How to detect answering machines (AMD)

Detection of an answering machine on the emission of calls by robots.

This subject is not yet evoked on the web in France in 2020 because to reach this problem, it is necessary to understand that it is not always easy for a robot to detect that the robot is addressing a classic answering machine with DTMF keys or why not another robot (in the case of the virtual secretaries that we have set up).  When a human picks up the phone, in general, he or she will speak in a very short way: “Hello” or “yes hello” or “who is this” ? etc… When, on the other hand, the answering machine is triggered, we will have a more or less long tirade and the possibility to leave a message to our interlocutor. 
How can we effectively detect that we are dealing with an answering machine and a voice mail?
The tool is adapted to understand the voice and the duration of the first message and its content and also the environment which can be noisy. We can therefore measure with precision the duration of the speech of this first interaction which will generally be longer than a human.  We can also detect a small tone or BIP just before leaving a message. This signal is an important indicator in the choice of the scenario to close the conversation. 
It is possible to leave a message for example, but here again, you must be able to record it and you must use little tricks that no one knows of.
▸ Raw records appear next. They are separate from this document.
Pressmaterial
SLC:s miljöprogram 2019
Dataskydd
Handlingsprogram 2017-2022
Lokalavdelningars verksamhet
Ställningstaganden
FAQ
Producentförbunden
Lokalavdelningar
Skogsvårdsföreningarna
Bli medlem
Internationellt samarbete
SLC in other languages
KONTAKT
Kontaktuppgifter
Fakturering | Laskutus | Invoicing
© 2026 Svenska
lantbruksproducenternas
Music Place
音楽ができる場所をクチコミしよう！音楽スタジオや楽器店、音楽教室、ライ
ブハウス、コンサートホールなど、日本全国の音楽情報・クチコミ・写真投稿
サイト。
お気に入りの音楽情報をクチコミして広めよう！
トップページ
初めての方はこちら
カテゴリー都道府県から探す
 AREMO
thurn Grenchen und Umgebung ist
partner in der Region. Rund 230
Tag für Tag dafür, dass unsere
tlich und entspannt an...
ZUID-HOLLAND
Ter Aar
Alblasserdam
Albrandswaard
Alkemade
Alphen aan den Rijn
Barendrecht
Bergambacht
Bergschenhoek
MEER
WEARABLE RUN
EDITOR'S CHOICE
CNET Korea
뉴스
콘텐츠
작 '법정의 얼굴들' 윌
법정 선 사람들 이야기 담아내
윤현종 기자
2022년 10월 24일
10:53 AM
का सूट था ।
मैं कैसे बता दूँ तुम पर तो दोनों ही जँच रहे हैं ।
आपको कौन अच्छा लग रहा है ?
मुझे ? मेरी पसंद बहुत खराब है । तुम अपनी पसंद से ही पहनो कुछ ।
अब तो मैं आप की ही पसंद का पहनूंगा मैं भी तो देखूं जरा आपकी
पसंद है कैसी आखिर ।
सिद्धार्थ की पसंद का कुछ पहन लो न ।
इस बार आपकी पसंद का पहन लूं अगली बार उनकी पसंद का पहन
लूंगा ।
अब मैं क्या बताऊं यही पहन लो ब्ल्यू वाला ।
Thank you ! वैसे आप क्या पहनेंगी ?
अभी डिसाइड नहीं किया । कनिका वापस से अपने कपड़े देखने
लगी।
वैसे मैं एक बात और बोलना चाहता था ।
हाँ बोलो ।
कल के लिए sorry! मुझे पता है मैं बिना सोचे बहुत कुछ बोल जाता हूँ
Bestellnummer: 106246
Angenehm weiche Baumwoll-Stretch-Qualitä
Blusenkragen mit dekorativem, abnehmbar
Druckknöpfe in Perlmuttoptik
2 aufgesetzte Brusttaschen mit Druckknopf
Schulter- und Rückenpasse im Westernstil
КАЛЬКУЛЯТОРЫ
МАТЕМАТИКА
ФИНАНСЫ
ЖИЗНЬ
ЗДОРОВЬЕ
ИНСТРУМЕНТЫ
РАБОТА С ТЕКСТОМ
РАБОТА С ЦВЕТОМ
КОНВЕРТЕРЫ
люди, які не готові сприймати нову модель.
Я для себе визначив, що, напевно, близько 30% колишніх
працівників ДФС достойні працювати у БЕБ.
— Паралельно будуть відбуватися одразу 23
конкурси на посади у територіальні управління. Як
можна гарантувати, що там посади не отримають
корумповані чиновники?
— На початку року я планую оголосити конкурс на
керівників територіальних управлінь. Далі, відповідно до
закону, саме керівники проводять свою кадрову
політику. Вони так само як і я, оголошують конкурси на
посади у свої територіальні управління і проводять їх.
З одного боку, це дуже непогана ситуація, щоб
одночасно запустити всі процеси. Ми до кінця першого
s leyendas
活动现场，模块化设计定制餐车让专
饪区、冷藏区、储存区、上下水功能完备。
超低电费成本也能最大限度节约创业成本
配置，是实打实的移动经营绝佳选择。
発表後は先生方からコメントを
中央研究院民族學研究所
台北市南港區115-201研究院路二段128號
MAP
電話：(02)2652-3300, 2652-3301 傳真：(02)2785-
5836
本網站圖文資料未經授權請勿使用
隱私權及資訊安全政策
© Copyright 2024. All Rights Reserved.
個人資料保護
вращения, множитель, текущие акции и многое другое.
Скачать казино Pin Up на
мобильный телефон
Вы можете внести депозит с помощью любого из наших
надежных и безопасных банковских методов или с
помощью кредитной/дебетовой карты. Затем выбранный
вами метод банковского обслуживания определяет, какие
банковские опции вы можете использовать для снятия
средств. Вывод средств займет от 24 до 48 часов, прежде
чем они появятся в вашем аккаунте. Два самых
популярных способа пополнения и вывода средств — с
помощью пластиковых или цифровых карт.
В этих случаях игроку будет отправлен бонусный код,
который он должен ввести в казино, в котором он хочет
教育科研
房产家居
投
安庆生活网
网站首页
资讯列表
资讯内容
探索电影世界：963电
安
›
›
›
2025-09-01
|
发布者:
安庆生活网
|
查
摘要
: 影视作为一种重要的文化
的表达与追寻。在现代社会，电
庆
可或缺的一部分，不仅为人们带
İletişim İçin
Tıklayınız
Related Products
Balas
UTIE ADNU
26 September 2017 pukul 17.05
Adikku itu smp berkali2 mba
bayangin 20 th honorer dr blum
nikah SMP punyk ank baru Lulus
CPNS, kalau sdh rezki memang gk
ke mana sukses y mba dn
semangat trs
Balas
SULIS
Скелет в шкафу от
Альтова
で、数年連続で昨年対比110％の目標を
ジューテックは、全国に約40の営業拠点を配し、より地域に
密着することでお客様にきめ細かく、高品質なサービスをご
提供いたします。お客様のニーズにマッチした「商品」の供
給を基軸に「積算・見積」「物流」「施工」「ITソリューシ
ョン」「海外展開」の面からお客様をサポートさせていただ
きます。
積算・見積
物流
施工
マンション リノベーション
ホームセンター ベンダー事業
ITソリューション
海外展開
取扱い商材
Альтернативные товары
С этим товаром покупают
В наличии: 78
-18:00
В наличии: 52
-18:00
All of this is preconfigured in our platform to avoid you asking this type of question: What should I do when I meet an answering machine?
We take advantage of our voice recognition engines to detect the tone of the answering machine and the transcript before indicating that you can leave the message. This ensures that the entire message is successfully delivered or that the call can be automatically replayed at another time.
More than 70% of unknown calls are redirected to voicemail because people do not like to talk to strangers. Thanks to deeplearning and acoustic modeling, digital signal processing techniques can tell if a person has actually picked up the phone. The analysis of audios is always interesting because it allows to enrich the knowledge base on the “answering machine” part. The understanding of audio spectra also allows to detect other sound samples and surrounding noises: The television, the train, the car to mention only them, birds. It is likely that in the future, legislation will prohibit communication between a robot and a person in a car for example.

However, we must beware of false positives, where the robot would think that we are on an answering machine or the opposite. The human sometimes picks up the phone but does not speak immediately and waits or does not speak loud enough and there is a long silence. It has been calculated that everything happens in the first second of the call and that some answering machines are impossible to detect. The most important thing is to be able to cut the conversation when we understand that it is an answering machine or a music on hold right after the dialing of the called person.

In the case of call transfers, it is also necessary to imagine more complex scenarios in the event that you also get an answering machine and therefore you must be able to return to the conversation. I’m telling you: it is complex.